There is nothing here which would empower the Council by means of a by-law to place the burden of proof upon a person accused of offending against one of its by-laws and it is therefore repugnant to the Indian Evidence Act.
Whether the by-law in question is too wide and unreasonable is a matter which requires careful consideration. Those general considerations which have to be borne in mind in considering by-laws of a local government authority have been laid down in the judgment of Lord Russell of Killowen in the case of Kruse v. Johnson (1898) 2 Q. B. 91. The principles there established have been consistently
followed ever since, and this case establishes that a hy-law of a municipality ought to receive a "benevolent" interpretation and ought to be supported, unless it is manifestly partial and unequal in its operation between different classes ... The present by-law was made under the safeguards provided by the Ordinance, but as Lord Russell says these safeguards in no way relieve the Court of "the responsibility of inquiring into the validity of by-laws where they are brought in question, or any way affects the authority of the court in the determination of their validity or invalidity".
Obviously the by-law provides that any unemployed native being within the Municipality shall have a permit to be there, and if no permit, may be punished. and there is no reason for saying that the word "native" is to be restricted to made natives. By the interpretation given by the by-law to "employment", it would appear that only those females who are actually in employment as so defined would be free from prosecution for having no permit. The wife of a native lawfully resident (by the Town Clerk's permission) in a municipal native location, not being in employment as defined in the by-law is also required to have a permit.
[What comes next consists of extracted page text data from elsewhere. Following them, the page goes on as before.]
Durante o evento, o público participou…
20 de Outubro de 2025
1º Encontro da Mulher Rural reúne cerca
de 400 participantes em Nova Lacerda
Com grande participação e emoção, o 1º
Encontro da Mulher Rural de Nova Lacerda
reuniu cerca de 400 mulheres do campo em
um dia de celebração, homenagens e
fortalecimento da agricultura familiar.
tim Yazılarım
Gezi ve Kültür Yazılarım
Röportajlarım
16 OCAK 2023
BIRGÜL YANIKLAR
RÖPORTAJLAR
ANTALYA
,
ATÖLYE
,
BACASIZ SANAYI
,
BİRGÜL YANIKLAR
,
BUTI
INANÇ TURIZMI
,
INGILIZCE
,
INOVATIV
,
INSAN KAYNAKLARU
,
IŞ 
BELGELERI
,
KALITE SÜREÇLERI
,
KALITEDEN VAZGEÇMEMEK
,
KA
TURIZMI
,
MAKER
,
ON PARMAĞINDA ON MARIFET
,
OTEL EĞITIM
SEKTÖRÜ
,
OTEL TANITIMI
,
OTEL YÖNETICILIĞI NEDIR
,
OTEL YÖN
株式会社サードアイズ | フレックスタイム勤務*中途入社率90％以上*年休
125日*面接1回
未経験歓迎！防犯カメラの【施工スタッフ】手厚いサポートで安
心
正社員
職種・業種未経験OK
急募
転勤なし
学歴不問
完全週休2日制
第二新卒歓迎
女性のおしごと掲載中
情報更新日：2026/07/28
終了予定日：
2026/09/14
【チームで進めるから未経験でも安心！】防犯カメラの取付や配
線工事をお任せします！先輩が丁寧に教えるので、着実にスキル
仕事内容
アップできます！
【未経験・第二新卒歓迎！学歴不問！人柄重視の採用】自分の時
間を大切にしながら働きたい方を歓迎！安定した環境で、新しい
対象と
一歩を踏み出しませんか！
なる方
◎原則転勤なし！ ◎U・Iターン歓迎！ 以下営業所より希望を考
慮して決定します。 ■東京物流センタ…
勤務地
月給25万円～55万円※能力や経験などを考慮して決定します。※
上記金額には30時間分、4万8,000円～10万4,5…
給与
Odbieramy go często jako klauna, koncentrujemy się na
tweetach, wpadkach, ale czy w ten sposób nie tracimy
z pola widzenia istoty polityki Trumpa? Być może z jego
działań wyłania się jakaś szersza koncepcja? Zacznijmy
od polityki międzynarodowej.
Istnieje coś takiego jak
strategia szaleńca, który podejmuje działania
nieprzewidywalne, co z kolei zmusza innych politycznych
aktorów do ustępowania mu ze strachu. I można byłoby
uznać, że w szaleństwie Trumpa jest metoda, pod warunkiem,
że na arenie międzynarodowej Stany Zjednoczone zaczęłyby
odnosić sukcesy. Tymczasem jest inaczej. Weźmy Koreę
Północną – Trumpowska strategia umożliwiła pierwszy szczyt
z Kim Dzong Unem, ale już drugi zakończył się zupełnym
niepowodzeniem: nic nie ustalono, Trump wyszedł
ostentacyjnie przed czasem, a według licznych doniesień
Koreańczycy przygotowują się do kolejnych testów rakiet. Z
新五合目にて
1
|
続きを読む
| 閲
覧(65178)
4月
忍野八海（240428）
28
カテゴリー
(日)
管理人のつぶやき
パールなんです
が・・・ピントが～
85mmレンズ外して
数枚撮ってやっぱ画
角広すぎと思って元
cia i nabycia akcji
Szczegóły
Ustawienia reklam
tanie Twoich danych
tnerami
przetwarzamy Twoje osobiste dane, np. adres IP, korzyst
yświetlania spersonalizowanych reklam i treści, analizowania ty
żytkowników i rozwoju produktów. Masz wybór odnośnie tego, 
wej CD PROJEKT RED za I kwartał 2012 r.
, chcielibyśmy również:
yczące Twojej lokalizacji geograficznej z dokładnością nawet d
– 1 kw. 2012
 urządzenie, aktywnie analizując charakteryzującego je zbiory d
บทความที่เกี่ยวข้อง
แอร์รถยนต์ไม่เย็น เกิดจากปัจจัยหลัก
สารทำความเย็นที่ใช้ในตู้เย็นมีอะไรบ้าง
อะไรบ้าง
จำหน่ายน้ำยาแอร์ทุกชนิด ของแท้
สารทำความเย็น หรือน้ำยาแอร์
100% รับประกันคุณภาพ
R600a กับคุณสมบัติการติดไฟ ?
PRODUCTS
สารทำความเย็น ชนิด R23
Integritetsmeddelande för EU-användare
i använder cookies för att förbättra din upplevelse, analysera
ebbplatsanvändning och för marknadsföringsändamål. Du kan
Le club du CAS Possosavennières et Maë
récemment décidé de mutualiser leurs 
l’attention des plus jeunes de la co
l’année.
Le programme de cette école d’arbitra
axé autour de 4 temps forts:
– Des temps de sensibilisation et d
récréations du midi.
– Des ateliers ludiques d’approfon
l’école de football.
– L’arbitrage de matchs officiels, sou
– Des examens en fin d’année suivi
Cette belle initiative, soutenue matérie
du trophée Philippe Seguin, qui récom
She ho doubt would be given one on application, while the known prostitute would not be so given. But it must be pointed out that it is entirely at the discretion of the Town Clerk whether he gives a permit or not and for period of time he gives it. The by-law contains no direction on these points. Further the definition of "employment" limiting its meaning to employment under four specific forms of engagement under the Employment of Servants Ordinance produces the unfortunate result that those natives who are excluded from the operation of that Ordinance by Government Notice No. 766 of 1938 (as amended by Government Notice No. 1050 of 1943) become, if they are in the municipality, unemployed natives and liable to prosecution if they have no permit. All members of the African Clerical Service are excluded by this Government Notice from the operation of the Ordinance and so are all natives earning more than Sh, 100 per mensem, so that the contracts of service of these natives are not governed by the Ordinance but by the ordinary law of contract or by Civil Service Regulations.
The by-law is, no doubt, an honest attempt to fill the gap between unemployment on the one hand and vagrancy and destitution on the other. It is no doubt dangerous to have large numbers of unemployed natives of either sex within the municipality, but in the form it is at present the by-law is manifestly partial and unequal as between different classes of natives in its operation. So for that reason as well as for the ground submitted by Mr. Dennison we hold it is *ultra vires* the Council and quash the conviction.